(Saved data entries)
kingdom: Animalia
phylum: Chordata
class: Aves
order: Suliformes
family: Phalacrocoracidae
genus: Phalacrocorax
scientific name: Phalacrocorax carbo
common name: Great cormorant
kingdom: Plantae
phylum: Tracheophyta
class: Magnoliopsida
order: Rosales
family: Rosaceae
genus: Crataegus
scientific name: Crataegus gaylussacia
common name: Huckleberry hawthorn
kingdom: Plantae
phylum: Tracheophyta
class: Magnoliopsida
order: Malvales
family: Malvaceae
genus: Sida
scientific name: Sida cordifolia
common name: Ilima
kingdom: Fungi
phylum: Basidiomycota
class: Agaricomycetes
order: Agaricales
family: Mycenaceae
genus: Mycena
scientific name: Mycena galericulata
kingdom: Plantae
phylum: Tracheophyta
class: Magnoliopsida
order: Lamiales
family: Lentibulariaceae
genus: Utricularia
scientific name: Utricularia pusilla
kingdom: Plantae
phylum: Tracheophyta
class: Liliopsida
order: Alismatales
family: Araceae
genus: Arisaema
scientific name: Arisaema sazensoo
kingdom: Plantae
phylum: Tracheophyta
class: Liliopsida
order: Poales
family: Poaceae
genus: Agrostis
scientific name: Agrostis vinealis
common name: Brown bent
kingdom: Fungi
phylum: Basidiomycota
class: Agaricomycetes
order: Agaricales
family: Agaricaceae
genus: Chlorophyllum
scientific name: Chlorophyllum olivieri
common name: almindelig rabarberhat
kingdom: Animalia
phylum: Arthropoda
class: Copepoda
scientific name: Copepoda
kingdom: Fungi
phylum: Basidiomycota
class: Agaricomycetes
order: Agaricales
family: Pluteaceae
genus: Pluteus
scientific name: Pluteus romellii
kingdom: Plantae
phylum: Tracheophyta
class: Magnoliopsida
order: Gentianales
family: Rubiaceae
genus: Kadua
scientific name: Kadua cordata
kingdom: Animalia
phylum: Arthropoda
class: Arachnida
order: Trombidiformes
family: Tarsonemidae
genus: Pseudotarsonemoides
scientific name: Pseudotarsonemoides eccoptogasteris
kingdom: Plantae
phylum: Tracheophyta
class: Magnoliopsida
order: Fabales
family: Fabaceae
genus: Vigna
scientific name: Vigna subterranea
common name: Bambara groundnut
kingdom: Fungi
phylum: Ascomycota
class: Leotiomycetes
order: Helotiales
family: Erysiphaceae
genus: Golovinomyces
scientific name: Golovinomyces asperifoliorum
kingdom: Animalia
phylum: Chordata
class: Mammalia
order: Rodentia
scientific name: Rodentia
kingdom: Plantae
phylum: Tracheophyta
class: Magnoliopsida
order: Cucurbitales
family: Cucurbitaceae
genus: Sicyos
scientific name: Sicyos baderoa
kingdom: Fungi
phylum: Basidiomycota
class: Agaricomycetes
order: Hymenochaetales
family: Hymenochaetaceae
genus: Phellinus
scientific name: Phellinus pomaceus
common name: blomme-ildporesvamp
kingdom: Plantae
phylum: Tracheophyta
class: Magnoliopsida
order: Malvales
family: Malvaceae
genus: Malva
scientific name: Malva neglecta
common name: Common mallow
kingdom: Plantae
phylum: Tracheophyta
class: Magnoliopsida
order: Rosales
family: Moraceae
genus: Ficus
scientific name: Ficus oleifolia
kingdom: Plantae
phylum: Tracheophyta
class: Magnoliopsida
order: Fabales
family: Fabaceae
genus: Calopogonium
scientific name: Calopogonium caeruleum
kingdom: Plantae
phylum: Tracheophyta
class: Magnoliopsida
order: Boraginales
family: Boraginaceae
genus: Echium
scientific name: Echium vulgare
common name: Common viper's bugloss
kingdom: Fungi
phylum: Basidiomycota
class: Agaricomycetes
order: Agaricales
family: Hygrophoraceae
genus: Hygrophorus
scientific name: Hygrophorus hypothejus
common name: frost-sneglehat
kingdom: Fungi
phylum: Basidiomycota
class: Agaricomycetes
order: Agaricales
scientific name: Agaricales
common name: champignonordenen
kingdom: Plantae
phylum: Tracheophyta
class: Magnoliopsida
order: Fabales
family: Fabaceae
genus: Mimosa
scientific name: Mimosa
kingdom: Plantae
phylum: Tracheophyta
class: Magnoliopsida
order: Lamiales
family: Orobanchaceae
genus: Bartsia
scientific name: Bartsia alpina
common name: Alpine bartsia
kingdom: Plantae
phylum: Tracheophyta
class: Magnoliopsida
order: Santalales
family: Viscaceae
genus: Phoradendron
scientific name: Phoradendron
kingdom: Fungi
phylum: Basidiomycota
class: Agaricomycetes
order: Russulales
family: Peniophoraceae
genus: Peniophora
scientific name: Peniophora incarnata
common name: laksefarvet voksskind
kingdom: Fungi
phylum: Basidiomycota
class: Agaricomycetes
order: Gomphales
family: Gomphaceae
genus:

TASK GOAL: Quote every one of the rows above word for word.

ANSWER BELOW:
kingdom: Animalia
phylum: Chordata
class: Aves
order: Suliformes
family: Phalacrocoracidae
genus: Phalacrocorax
scientific name: Phalacrocorax carbo
common name: Great cormorant
kingdom: Plantae
phylum: Tracheophyta
class: Magnoliopsida
order: Rosales
family: Rosaceae
genus: Crataegus
scientific name: Crataegus gaylussacia
common name: Huckleberry hawthorn
kingdom: Plantae
phylum: Tracheophyta
class: Magnoliopsida
order: Malvales
family: Malvaceae
genus: Sida
scientific name: Sida cordifolia
common name: Ilima
kingdom: Fungi
phylum: Basidiomycota
class: Agaricomycetes
order: Agaricales
family: Mycenaceae
genus: Mycena
scientific name: Mycena galericulata
kingdom: Plantae
phylum: Tracheophyta
class: Magnoliopsida
order: Lamiales
family: Lentibulariaceae
genus: Utricularia
scientific name: Utricularia pusilla
kingdom: Plantae
phylum: Tracheophyta
class: Liliopsida
order: Alismatales
family: Araceae
genus: Arisaema
scientific name: Arisaema sazensoo
kingdom: Plantae
phylum: Tracheophyta
class: Liliopsida
order: Poales
family: Poaceae
genus: Agrostis
scientific name: Agrostis vinealis
common name: Brown bent
kingdom: Fungi
phylum: Basidiomycota
class: Agaricomycetes
order: Agaricales
family: Agaricaceae
genus: Chlorophyllum
scientific name: Chlorophyllum olivieri
common name: almindelig rabarberhat
kingdom: Animalia
phylum: Arthropoda
class: Copepoda
scientific name: Copepoda
kingdom: Fungi
phylum: Basidiomycota
class: Agaricomycetes
order: Agaricales
family: Pluteaceae
genus: Pluteus
scientific name: Pluteus romellii
kingdom: Plantae
phylum: Tracheophyta
class: Magnoliopsida
order: Gentianales
family: Rubiaceae
genus: Kadua
scientific name: Kadua cordata
kingdom: Animalia
phylum: Arthropoda
class: Arachnida
order: Trombidiformes
family: Tarsonemidae
genus: Pseudotarsonemoides
scientific name: Pseudotarsonemoides eccoptogasteris
kingdom: Plantae
phylum: Tracheophyta
class: Magnoliopsida
order: Fabales
family: Fabaceae
genus: Vigna
scientific name: Vigna subterranea
common name: Bambara groundnut
kingdom: Fungi
phylum: Ascomycota
class: Leotiomycetes
order: Helotiales
family: Erysiphaceae
genus: Golovinomyces
scientific name: Golovinomyces asperifoliorum
kingdom: Animalia
phylum: Chordata
class: Mammalia
order: Rodentia
scientific name: Rodentia
kingdom: Plantae
phylum: Tracheophyta
class: Magnoliopsida
order: Cucurbitales
family: Cucurbitaceae
genus: Sicyos
scientific name: Sicyos baderoa
kingdom: Fungi
phylum: Basidiomycota
class: Agaricomycetes
order: Hymenochaetales
family: Hymenochaetaceae
genus: Phellinus
scientific name: Phellinus pomaceus
common name: blomme-ildporesvamp
kingdom: Plantae
phylum: Tracheophyta
class: Magnoliopsida
order: Malvales
family: Malvaceae
genus: Malva
scientific name: Malva neglecta
common name: Common mallow
kingdom: Plantae
phylum: Tracheophyta
class: Magnoliopsida
order: Rosales
family: Moraceae
genus: Ficus
scientific name: Ficus oleifolia
kingdom: Plantae
phylum: Tracheophyta
class: Magnoliopsida
order: Fabales
family: Fabaceae
genus: Calopogonium
scientific name: Calopogonium caeruleum
kingdom: Plantae
phylum: Tracheophyta
class: Magnoliopsida
order: Boraginales
family: Boraginaceae
genus: Echium
scientific name: Echium vulgare
common name: Common viper's bugloss
kingdom: Fungi
phylum: Basidiomycota
class: Agaricomycetes
order: Agaricales
family: Hygrophoraceae
genus: Hygrophorus
scientific name: Hygrophorus hypothejus
common name: frost-sneglehat
kingdom: Fungi
phylum: Basidiomycota
class: Agaricomycetes
order: Agaricales
scientific name: Agaricales
common name: champignonordenen
kingdom: Plantae
phylum: Tracheophyta
class: Magnoliopsida
order: Fabales
family: Fabaceae
genus: Mimosa
scientific name: Mimosa
kingdom: Plantae
phylum: Tracheophyta
class: Magnoliopsida
order: Lamiales
family: Orobanchaceae
genus: Bartsia
scientific name: Bartsia alpina
common name: Alpine bartsia
kingdom: Plantae
phylum: Tracheophyta
class: Magnoliopsida
order: Santalales
family: Viscaceae
genus: Phoradendron
scientific name: Phoradendron
kingdom: Fungi
phylum: Basidiomycota
class: Agaricomycetes
order: Russulales
family: Peniophoraceae
genus: Peniophora
scientific name: Peniophora incarnata
common name: laksefarvet voksskind
kingdom: Fungi
phylum: Basidiomycota
class: Agaricomycetes
order: Gomphales
family: Gomphaceae
genus:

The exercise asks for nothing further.